Shaktiware développe par exemple des calculateurs en temps réel (processus dédiés, software : matériel et logiciel dédié) sur la base de contrats de maintenance annuels. Ces contrats permettent à l'ONERA de réduire significativement ses dépenses dans ce domaine. Ainsi, Shaktiware trouve et développe de nouvelles applications que nous proposons ensuite à l'ONERA et qui leur ouvrent de nouveaux horizons, notamment dans le domaine civil...

Compléments techniques

L'ONERA et Shaktiware : un partenariat gagnant-gagnant

Collaborer avec Shaktiware, comme le fait l'ONERA, permet d'externaliser nombre d'activités, mais aussi de réduire les coûts de façon non négligeable.
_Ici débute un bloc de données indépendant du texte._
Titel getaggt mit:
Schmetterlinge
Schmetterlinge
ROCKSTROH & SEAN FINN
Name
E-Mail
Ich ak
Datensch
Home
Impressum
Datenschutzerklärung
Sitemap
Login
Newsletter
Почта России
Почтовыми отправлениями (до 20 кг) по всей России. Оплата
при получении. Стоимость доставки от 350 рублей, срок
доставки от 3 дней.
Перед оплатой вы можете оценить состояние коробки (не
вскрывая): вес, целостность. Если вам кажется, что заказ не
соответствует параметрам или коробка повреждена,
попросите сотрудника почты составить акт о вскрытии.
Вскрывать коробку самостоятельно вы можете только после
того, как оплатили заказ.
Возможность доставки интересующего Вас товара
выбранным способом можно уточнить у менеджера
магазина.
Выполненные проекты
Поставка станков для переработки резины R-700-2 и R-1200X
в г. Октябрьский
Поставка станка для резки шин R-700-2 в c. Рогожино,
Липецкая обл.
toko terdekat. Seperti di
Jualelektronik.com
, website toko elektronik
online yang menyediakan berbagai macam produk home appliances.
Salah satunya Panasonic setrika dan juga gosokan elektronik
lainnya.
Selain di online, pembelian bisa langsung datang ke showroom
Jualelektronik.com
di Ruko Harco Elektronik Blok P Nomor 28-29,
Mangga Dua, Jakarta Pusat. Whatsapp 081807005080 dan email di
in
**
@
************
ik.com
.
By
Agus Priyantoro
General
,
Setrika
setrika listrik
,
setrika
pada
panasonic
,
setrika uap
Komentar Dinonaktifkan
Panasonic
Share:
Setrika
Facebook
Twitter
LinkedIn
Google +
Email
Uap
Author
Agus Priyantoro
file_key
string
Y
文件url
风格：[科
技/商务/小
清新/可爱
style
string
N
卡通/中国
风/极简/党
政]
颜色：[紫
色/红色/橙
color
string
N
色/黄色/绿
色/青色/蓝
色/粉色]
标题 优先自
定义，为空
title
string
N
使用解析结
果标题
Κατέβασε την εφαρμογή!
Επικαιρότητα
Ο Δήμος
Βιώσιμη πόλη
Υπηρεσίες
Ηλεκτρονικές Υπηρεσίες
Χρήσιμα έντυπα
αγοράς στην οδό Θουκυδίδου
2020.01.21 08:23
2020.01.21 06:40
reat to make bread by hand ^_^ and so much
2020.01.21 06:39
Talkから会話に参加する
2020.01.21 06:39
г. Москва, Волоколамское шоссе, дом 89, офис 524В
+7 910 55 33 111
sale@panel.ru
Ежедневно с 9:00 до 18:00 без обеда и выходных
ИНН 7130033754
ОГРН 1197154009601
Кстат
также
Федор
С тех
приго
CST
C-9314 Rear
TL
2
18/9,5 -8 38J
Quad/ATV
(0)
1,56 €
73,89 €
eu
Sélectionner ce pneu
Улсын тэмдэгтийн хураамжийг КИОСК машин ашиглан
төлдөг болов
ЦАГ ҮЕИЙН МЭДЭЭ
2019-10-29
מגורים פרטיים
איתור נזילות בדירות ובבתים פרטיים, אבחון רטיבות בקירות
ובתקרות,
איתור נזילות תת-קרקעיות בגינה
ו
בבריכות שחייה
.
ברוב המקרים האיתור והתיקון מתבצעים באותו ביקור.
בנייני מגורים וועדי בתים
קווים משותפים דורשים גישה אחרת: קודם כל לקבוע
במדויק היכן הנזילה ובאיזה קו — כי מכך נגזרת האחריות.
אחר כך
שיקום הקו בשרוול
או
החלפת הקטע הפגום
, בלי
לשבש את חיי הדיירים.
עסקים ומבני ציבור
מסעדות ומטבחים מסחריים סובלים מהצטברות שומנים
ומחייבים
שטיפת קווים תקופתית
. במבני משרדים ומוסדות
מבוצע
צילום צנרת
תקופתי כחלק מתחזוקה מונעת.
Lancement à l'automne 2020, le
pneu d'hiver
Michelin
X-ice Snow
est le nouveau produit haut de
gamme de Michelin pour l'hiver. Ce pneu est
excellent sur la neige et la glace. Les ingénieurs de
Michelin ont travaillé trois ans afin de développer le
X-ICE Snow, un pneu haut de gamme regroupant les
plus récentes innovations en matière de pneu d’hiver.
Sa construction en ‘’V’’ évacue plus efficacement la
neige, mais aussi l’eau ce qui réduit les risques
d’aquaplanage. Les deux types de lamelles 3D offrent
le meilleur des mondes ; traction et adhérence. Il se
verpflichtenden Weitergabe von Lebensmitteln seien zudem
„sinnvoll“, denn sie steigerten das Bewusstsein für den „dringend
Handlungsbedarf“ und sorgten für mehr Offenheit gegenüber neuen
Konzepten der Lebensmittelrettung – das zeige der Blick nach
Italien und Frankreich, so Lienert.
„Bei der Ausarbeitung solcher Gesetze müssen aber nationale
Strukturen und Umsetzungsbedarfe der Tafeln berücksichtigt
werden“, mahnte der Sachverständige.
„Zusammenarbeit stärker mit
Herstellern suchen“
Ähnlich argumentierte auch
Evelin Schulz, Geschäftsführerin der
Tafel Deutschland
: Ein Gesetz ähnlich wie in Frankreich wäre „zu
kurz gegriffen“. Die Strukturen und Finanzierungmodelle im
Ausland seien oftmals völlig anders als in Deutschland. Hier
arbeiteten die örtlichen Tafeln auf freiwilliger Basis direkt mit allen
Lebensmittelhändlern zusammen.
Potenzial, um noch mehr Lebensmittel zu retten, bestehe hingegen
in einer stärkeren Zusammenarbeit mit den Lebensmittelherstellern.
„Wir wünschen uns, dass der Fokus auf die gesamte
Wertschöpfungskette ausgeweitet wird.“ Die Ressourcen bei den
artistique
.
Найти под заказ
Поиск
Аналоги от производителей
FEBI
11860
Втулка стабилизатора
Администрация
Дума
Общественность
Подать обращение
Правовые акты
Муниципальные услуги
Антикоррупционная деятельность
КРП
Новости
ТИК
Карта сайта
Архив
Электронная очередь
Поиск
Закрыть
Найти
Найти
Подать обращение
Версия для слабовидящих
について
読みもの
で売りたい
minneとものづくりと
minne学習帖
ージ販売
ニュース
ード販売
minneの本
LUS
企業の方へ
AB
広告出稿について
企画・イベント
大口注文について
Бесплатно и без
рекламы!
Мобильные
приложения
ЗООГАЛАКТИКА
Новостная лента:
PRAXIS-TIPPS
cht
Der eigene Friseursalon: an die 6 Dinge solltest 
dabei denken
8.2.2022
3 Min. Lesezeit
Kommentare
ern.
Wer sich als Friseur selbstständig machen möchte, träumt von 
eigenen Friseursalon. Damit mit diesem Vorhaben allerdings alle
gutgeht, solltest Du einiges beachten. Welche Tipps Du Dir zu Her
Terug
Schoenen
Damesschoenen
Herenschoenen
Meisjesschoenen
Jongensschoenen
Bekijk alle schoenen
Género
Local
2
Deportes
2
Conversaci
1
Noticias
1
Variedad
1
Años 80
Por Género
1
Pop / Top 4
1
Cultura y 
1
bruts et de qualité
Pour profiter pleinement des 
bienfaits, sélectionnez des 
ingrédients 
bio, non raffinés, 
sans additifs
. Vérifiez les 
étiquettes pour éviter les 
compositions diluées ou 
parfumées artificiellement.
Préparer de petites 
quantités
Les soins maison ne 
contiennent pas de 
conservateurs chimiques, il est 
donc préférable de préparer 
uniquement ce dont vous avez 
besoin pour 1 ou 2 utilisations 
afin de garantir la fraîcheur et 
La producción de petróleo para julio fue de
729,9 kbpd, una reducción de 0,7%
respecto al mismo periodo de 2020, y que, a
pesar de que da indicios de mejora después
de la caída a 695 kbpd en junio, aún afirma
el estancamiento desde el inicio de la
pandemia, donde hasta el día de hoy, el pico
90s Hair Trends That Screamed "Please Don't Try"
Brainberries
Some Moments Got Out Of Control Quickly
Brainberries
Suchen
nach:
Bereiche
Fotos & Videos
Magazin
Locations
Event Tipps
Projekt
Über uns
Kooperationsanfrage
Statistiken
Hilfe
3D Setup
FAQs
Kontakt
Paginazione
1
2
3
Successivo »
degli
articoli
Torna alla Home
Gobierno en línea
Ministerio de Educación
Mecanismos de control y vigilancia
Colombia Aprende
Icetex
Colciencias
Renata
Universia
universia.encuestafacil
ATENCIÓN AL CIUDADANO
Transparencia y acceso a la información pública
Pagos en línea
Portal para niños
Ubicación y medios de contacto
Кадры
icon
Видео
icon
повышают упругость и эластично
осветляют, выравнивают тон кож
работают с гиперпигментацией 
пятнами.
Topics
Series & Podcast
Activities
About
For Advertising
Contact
En effet, le calcul en temps réel est une activité difficilement soutenable en interne, au niveau technique comme financier. Didier Rabaud, qui a développé une compétence de très haut niveau dans ce domaine, met aujourd'hui cette compétence au service de l'ONERA en tant que sous-traitant. Shaktiware développe ainsi le software des calculateurs en temps réel au travers de contrats de maintenance annuels, qui sont avantageux à tous points de vue pour l'ONERA.

De son côté, Shaktiware jouit d'une autonomie propre, comme toutes les PME et mutualise ses compétences, ce qui lui permet de multiplier ses contrats et d'élargir son champ d'action. Enfin, son partenariat avec l'ONERA lui donne accés à une recherche en amont de qualité.

Fortune 43G

Technologie de transmission optique en espace libre (Débit gigabit sur une distance de 10 km)
     
Marché cible : Opérateurs téléphoniques 3G
     
Classement projet au niveau européen : dans les 15 premiers sur 186 projets
     
Fortune 43G vise à développer de nouvelles techniques de communication haut débit par laser pour les télécoms.

Shaktiware propose une technologie de transmission en espace libre (Free Space Optique, ou FSO) permettant une communication haut débit (Gbits) sur une distance typique de 10 km. Cette extension de la FSO sur de longues distances permet de diffuser cette technologie dans les réseaux sans fil, et de déployer la Boucle Locale Alternative (BLA) ainsi que des infrastructures de téléphonie mobile.

Grâce au laser, la communication bénéficie d'un plus haut débit et d'une sécurité accrue par rapport aux connexions wifi « traditionnelles ». Les infrastructures sont aussi plus légères, puisque la transmission se fait par la voie des airs.

En revanche, les habituels problèmes de perturbations atmosphériques se voient amplifiés par la distance et la direction horizontale des lasers. Il faut donc réajuster la visée à l'aide de miroirs capables de se déformer – les miroirs adaptatifs – pour compenser les effets optiques des turbulences sur les lasers.

Actuellement en phase d’expérimentation de laboratoire et de qualification, Fortune 43G devrait être commercialisé en 2011.